This is the latest beta release of horoscop, a LaTeX package for typesetting wheel charts.  I'm posting the beta version 0.91 here only; my plan is that after people have had a chance to take a look at it and give some feedback, I'll put together a more final package which will be 1.0 and released through CTAN. If this package interests you, please do both look at it yourself and encourage others to do so.  It was initially designed with my own needs in mind, but I'd like to make it relevant to other users too.  Summary of features:

  • A unified interface for astrological symbols/glyphs, supporting three different astrological fonts as well as text abbreviations. 
  • Support for invoking Astrolog or Swiss Ephemeris to calculate charts.  Positions can also be specified manually. 
  • Loading and saving object and cusp positions into TeX macros. 
  • Typesetting of angles and positions as text. 
  • Ready-made templates for basic wheel charts, dial charts including multi-dials with up to four sets of objects, and decorative wheel charts.

• [SUPPLIED MATERIAL]:
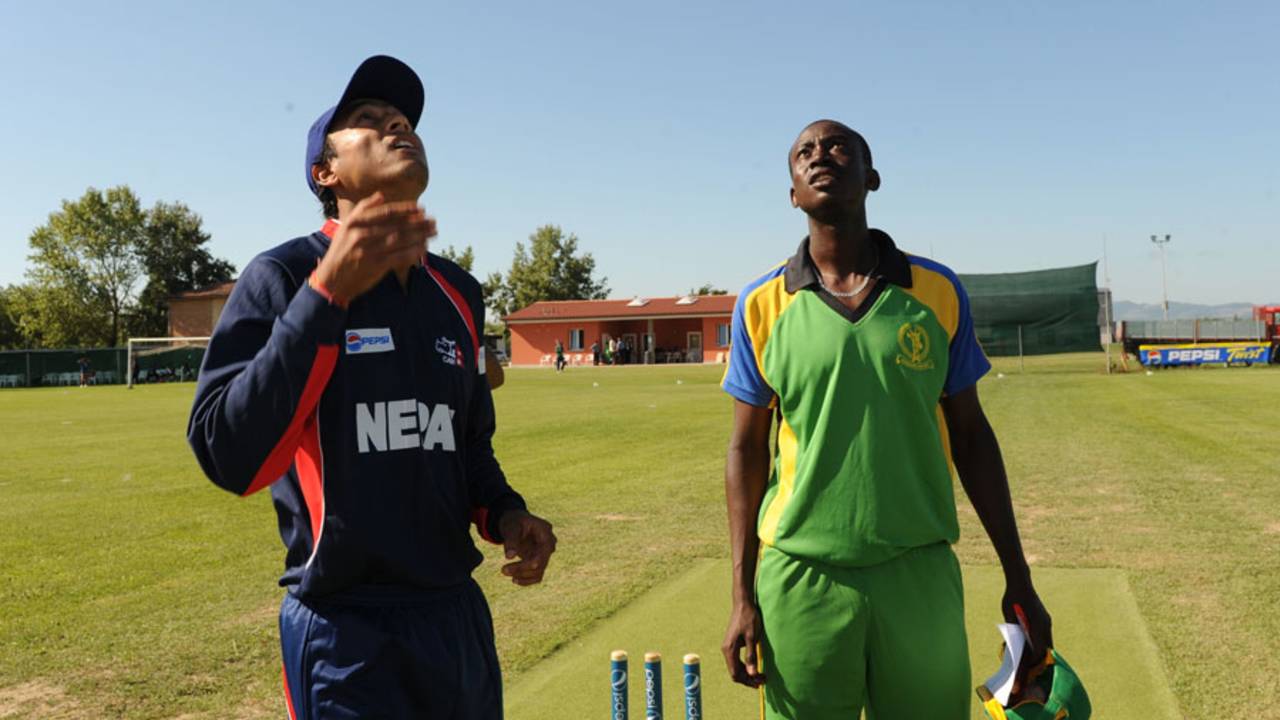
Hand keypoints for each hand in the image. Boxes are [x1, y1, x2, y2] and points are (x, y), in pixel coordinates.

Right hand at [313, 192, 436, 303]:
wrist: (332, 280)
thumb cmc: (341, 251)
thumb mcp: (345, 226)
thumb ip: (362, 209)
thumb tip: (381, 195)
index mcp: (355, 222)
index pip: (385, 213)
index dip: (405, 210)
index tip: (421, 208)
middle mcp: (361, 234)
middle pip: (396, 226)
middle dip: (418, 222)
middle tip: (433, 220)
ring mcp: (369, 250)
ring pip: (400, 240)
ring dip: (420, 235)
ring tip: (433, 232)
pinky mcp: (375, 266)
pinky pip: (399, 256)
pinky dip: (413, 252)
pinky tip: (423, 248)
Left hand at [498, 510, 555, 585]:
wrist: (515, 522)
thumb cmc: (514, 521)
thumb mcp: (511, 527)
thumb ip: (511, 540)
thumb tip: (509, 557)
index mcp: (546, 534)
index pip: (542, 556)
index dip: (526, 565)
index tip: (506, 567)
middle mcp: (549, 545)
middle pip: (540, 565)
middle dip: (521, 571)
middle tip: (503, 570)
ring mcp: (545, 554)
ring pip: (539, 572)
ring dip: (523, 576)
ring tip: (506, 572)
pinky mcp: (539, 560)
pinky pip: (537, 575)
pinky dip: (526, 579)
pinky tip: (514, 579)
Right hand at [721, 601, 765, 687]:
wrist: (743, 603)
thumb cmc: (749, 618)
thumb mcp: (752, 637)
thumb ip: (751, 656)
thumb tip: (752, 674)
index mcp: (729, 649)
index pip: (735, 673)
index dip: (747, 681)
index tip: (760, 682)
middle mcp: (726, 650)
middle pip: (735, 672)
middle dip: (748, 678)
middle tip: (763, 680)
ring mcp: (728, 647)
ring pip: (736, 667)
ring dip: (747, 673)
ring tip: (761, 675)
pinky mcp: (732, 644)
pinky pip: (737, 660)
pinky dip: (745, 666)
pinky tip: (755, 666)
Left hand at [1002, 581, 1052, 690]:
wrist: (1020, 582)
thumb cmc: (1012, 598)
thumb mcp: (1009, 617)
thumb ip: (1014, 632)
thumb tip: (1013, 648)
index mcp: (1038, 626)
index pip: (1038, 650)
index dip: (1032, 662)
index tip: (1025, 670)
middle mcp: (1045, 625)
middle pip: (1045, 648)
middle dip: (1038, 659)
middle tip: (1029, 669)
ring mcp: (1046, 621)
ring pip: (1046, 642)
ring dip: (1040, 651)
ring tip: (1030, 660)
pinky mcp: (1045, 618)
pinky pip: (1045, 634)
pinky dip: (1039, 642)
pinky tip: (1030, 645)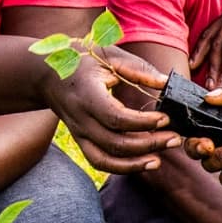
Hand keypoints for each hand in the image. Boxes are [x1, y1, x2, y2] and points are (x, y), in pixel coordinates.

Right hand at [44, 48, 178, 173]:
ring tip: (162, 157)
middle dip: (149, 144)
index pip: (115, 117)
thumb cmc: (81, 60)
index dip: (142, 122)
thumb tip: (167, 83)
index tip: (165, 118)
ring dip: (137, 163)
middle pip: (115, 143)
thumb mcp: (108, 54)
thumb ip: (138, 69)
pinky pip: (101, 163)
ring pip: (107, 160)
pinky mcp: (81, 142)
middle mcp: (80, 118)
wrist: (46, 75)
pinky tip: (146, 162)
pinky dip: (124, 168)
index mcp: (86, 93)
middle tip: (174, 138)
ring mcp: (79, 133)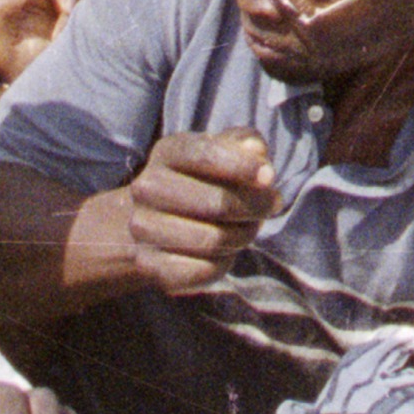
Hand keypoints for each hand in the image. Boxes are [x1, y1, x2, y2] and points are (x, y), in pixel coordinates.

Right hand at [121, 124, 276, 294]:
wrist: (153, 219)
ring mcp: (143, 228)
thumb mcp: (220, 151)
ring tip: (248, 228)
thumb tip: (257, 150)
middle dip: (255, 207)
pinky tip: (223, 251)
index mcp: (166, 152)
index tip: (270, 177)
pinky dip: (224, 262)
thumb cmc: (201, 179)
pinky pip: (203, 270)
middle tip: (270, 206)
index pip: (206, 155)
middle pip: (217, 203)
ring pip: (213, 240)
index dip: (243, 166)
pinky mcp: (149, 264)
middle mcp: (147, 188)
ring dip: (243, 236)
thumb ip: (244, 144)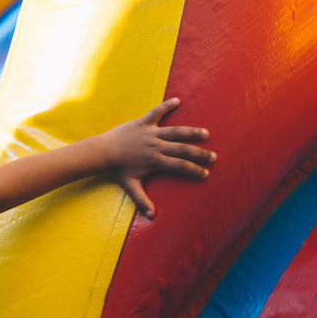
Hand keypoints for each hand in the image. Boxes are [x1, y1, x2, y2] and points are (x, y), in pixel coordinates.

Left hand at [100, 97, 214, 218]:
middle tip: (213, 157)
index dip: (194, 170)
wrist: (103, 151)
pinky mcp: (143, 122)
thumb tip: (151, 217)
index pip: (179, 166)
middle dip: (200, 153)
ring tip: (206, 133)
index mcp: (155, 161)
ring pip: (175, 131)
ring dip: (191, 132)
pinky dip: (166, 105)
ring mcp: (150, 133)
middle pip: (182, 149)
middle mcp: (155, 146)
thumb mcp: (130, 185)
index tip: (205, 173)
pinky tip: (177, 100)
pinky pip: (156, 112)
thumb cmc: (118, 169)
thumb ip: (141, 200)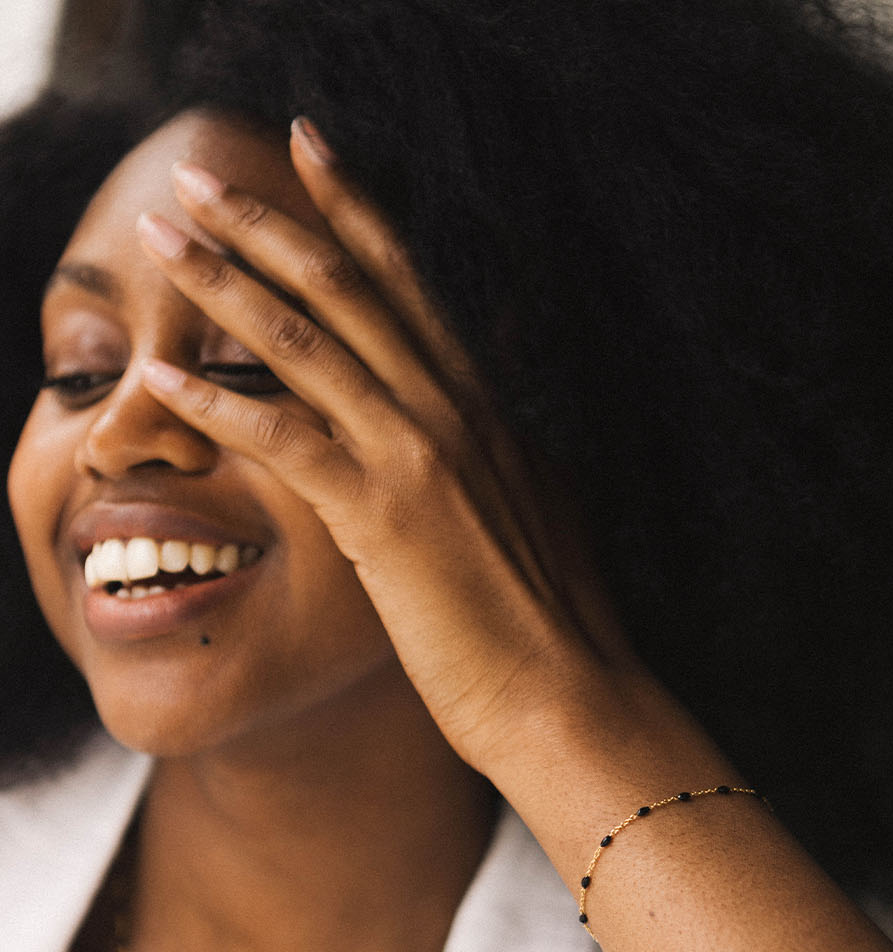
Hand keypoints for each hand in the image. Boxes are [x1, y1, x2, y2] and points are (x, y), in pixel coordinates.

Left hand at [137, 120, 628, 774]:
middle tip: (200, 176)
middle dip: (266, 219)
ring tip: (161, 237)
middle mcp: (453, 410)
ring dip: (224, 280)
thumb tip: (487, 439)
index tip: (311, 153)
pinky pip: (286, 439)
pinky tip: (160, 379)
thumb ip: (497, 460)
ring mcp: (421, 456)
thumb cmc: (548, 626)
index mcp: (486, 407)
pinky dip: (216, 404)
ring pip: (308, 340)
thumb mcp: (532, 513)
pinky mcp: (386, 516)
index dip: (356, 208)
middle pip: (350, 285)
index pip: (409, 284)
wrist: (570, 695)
* * *
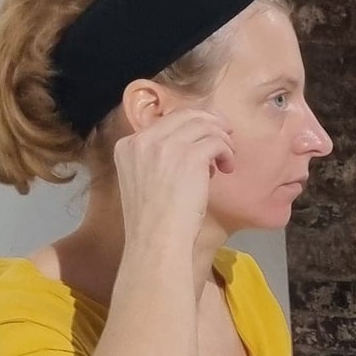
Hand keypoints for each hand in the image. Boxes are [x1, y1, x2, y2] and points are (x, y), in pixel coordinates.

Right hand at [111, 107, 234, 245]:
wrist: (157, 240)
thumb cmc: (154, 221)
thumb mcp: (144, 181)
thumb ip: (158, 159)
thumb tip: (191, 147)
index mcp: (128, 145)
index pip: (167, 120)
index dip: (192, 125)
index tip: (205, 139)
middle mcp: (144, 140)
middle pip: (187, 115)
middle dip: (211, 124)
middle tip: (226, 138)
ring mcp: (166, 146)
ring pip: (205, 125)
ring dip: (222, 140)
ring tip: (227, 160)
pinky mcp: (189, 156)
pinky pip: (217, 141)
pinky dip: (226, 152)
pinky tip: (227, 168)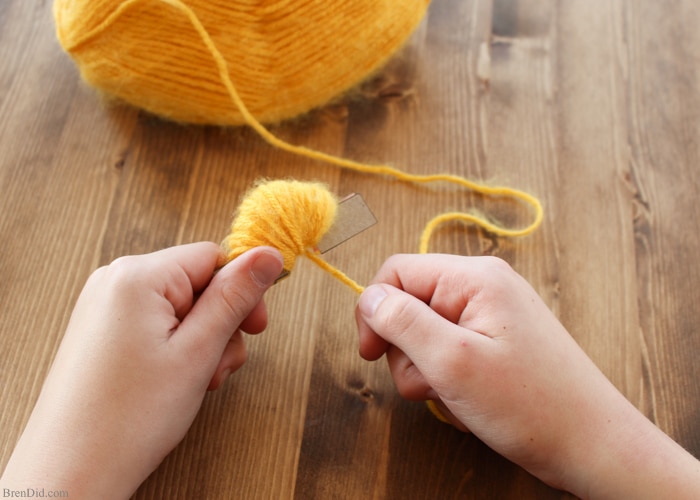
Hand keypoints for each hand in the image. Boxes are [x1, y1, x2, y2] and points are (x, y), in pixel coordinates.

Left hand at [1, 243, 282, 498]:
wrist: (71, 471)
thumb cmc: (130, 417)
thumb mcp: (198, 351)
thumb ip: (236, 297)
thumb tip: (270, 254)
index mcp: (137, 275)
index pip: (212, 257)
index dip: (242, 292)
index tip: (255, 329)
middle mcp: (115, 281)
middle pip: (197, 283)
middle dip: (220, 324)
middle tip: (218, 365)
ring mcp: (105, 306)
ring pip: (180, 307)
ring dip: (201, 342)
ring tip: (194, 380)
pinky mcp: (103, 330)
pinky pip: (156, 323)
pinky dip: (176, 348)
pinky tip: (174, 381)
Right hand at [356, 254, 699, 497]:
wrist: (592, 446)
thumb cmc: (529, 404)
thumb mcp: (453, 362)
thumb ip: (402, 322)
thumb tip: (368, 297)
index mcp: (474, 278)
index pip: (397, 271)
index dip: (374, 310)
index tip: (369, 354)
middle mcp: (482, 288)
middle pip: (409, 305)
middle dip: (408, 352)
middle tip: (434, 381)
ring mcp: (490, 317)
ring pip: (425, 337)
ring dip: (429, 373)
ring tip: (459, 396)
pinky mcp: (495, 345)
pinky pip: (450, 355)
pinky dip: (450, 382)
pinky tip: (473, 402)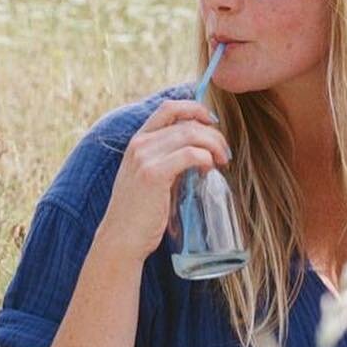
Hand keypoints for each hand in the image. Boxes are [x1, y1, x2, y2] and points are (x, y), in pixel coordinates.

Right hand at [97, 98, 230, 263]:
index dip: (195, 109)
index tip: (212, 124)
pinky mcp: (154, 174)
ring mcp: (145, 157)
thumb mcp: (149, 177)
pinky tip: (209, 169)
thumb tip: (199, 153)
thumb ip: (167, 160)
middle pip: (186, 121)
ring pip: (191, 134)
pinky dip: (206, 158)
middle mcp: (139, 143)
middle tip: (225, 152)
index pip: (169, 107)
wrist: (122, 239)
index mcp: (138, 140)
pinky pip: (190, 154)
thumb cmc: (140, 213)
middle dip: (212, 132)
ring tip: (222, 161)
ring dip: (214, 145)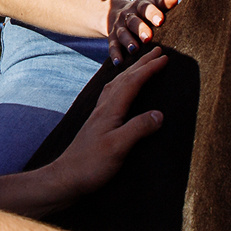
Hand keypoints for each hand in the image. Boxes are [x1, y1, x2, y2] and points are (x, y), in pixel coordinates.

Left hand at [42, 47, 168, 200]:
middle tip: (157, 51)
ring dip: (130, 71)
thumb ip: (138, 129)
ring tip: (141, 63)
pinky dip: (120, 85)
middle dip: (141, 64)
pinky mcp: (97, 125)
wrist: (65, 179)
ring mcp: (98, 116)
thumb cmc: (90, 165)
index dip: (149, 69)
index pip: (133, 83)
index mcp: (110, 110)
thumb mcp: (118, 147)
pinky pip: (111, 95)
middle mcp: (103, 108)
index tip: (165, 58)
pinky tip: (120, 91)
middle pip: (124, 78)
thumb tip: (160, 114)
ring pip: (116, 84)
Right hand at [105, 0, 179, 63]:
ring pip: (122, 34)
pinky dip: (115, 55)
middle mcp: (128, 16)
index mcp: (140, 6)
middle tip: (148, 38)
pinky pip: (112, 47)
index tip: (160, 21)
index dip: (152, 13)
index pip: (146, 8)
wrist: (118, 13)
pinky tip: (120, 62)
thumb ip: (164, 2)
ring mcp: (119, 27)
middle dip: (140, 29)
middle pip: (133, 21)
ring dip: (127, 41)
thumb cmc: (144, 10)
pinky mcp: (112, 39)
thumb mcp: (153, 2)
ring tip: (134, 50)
* * *
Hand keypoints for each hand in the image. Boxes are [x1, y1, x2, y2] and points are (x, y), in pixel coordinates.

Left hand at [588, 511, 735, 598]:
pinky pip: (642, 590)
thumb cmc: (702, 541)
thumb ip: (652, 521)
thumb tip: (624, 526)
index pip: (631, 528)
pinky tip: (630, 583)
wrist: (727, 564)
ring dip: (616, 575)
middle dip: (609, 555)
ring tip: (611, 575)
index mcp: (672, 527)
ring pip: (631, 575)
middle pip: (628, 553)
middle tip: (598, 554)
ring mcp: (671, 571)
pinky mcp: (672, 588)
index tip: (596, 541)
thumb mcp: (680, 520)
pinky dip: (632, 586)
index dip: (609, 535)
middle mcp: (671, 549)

• [WHAT YOU ARE ASKED TO DO]: According to the horoscop package announcement, which program besides Astrolog can the package call on to calculate charts? The rows aren't needed for what comes next.

• [SOLUTION]: Swiss Ephemeris.